For 39 years, Roman Polanski has been on the run from the United States criminal justice system, when he fled on the eve of his sentencing hearing in 1978. That hearing was about his sexual assault of then 13-year-old Samantha Geimer and Polanski fled, after learning that the judge in the case had declined to honor a plea agreement. For several years now, Roman has been trying to settle the case, establishing a desire to return to the U.S. to visit the grave of late wife Sharon Tate, but a communication breakdown has muddied the waters. Now, Roman's own victim is begging the courts to drop the case and let Polanski return without fear of prosecution.
Samantha Geimer Has Forgiven Roman Polanski, But Will The Courts Still Hold A Grudge?

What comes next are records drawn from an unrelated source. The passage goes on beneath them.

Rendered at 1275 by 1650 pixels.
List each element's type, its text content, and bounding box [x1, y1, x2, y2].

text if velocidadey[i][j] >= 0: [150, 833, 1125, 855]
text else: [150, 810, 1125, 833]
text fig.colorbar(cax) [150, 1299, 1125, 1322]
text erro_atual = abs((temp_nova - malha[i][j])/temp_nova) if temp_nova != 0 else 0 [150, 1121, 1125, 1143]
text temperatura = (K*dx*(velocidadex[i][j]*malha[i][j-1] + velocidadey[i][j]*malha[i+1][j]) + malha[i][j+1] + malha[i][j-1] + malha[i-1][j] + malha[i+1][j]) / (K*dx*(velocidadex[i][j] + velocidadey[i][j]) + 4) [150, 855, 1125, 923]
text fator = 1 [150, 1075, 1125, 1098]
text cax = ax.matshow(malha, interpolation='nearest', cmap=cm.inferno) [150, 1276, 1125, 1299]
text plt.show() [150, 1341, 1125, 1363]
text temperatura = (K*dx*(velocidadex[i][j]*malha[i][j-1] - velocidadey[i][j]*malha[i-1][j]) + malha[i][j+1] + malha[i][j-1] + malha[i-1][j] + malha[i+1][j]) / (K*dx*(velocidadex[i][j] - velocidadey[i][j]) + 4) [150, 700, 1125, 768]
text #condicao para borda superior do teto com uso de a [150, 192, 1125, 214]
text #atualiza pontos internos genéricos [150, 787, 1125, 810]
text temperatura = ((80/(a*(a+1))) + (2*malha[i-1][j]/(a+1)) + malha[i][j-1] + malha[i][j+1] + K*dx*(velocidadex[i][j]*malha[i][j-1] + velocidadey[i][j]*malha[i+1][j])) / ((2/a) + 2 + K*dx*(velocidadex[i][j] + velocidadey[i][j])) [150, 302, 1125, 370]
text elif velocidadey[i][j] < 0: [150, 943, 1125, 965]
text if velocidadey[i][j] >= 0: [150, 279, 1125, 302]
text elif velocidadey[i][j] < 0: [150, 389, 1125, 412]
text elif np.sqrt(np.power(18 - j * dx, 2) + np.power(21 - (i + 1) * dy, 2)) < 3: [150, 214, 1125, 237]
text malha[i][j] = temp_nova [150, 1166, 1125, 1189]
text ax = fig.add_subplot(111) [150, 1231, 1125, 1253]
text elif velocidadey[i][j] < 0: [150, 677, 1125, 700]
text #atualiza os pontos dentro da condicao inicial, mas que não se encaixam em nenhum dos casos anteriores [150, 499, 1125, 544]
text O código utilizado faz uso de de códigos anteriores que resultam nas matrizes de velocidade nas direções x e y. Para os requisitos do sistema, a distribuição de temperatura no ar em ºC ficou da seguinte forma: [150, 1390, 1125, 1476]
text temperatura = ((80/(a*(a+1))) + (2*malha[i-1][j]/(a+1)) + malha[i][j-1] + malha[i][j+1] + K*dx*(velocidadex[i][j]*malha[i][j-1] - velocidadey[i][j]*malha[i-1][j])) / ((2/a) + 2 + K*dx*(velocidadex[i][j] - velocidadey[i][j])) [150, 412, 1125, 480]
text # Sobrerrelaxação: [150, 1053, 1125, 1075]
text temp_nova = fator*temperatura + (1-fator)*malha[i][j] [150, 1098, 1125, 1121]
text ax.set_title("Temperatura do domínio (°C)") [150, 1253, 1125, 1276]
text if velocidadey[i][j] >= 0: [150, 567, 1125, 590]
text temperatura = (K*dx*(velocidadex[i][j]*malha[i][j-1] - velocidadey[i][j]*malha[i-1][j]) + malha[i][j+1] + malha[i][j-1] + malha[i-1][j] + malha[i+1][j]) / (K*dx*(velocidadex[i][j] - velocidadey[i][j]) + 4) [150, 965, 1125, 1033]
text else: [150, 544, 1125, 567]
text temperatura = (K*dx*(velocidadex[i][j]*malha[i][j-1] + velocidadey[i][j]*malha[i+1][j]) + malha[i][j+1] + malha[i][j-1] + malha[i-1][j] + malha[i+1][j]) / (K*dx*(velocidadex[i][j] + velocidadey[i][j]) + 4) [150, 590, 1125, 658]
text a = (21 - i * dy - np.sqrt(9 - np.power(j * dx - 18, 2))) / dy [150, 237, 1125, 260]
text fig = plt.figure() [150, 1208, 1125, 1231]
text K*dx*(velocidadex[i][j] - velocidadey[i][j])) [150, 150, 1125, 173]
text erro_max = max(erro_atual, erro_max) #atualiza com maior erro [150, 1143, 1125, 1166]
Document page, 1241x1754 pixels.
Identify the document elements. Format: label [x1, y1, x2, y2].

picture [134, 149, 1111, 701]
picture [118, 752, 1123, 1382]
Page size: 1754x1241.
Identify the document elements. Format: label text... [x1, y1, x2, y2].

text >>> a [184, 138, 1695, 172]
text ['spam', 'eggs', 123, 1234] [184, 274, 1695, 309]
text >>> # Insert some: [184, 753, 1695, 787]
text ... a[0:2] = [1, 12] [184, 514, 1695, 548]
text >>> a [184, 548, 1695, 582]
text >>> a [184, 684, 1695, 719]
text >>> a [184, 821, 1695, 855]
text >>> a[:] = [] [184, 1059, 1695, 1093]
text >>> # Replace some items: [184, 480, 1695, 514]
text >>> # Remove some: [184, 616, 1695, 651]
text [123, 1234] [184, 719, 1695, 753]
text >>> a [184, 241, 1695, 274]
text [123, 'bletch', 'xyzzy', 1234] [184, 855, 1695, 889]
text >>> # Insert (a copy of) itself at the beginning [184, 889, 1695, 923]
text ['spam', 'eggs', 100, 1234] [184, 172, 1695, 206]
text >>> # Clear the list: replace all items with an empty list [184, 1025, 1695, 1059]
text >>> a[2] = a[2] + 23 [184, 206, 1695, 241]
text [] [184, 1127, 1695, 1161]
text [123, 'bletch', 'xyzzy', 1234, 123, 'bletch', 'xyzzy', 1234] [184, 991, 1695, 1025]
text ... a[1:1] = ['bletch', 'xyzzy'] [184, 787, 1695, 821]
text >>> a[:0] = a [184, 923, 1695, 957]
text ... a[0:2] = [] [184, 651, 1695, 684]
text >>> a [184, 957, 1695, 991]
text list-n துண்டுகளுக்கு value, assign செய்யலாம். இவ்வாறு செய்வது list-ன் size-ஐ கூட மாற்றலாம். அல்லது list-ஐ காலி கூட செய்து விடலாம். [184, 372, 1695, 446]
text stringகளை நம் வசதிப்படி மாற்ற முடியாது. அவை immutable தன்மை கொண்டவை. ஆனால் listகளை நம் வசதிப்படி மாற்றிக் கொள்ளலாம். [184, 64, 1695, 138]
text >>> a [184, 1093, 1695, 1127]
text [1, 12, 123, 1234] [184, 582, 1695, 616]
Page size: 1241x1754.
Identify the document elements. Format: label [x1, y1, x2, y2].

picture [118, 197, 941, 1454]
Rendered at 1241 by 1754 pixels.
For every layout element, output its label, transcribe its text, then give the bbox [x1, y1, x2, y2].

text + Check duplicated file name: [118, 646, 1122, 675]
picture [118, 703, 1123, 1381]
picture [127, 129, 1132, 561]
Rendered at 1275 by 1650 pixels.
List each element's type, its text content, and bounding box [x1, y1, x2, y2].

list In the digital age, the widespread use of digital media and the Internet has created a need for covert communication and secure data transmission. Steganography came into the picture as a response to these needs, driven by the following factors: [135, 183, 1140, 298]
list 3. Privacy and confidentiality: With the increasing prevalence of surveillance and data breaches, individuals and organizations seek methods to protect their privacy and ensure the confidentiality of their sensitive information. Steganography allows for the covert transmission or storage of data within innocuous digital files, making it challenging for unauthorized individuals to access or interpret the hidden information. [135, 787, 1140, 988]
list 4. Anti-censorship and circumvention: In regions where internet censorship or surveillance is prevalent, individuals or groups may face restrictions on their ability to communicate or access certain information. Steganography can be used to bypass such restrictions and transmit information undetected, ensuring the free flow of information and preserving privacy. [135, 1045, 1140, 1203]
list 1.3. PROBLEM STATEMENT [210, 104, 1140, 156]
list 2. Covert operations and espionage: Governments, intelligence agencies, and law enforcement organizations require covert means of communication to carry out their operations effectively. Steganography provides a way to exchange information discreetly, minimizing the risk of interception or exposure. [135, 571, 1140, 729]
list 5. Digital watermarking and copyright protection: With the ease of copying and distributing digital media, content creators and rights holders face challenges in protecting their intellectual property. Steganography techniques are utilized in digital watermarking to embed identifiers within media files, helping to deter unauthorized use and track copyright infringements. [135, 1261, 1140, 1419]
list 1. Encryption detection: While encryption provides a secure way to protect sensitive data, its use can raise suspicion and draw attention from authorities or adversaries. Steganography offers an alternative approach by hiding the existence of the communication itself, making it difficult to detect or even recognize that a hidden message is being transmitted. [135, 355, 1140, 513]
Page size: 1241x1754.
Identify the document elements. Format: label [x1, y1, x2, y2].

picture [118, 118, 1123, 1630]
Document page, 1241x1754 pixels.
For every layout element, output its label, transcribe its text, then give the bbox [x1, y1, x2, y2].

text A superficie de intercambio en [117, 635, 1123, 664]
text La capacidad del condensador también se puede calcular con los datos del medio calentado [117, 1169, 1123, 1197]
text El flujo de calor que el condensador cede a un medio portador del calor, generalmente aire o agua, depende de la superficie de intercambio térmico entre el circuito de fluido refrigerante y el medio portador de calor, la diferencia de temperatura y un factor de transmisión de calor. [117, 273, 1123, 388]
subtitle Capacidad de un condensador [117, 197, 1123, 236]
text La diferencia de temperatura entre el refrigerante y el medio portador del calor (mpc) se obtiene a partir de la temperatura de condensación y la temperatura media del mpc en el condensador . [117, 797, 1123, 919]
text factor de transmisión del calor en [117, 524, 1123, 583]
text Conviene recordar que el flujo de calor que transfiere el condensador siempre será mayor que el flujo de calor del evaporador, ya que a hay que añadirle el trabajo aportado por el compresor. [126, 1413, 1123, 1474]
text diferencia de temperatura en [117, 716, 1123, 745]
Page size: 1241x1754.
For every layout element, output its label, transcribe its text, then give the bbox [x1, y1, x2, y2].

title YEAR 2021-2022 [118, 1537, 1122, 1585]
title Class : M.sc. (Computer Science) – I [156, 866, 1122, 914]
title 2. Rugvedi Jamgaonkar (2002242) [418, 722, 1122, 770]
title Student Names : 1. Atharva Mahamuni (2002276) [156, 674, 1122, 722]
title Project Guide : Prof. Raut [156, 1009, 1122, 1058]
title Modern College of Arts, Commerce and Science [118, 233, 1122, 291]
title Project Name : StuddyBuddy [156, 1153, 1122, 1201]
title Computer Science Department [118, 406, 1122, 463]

One night in the late 70s, Samantha Geimer says she was drugged, raped, and sodomized by the celebrated filmmaker, but, as Minneapolis Star Tribune reports, Roman Polanski's victim feels more violated by the court process than the sexual abuses. Samantha says the events that followed the incident, from the media circus to the police investigation to the trial, were far more traumatizing than what occurred between Polanski and herself.
While most sex abuse victims are criticizing the government for stronger sentencing to curb the number of incidents and to feel vindicated in their specific cases, Geimer is taking the opposite approach. In fact, she told the judge in the case that she feels empathy for Roman over the ridicule and the shame he has faced, throughout the 40 years, since he fled the country.
While Samantha Geimer has long supported Roman in his endeavors to settle the case and return home, this was the first time she has come forward to the courts. Geimer feels the ordeal has been drawn out long enough and just wants the government to take steps to settle the matter once and for all.
Samantha Geimer Begs The Court For Mercy For Herself And For Roman Polanski
Samantha addressed the court, telling Judge Scott Gordon that she and her family have been serving a 40-year sentence, waiting for the case against Roman Polanski to finally be put to rest. According to AOL, Geimer asked Gordon to bestow an "act of mercy" on her family by settling the case against the filmmaker. Repeating what she previously wrote in a letter, Samantha again expressed feeling that her sexual assault case was continuously used by prosecutors as a means of furthering their own careers, as the mention of a defendant of Polanski's stature is apt to draw media attention.
Geimer asked Gordon to consider several options in bringing the case against Mr. Polanski to a speedy conclusion. First, Samantha suggested sentencing Polanski in absentia, giving him a sentence of time served. She also suggested recalling the international warrant for Roman's arrest.
There was also the suggestion that the original investigation was mishandled and Geimer pleaded with Gordon to call for an investigation into that matter or, failing that, to dismiss the case once and for all.
"We are human beings," said Ms. Geimer. "Not wins and losses."
While Gordon seemed moved by Samantha's plea, commending her for her strength as a survivor of sexual assault, it seemed unlikely that the judge was prepared to let the matter drop. He told 54-year-old Geimer that the crimes committed by Polanski are "as serious as this court ever sees," indicating that Roman's appearance in a United States courtroom is still mandated.
Agreeing that Samantha Geimer and her loved ones deserve the closure provided in the successful resolution of the case, Judge Scott Gordon added that Roman Polanski holds the key to bringing her peace by finally surrendering himself to U.S. authorities.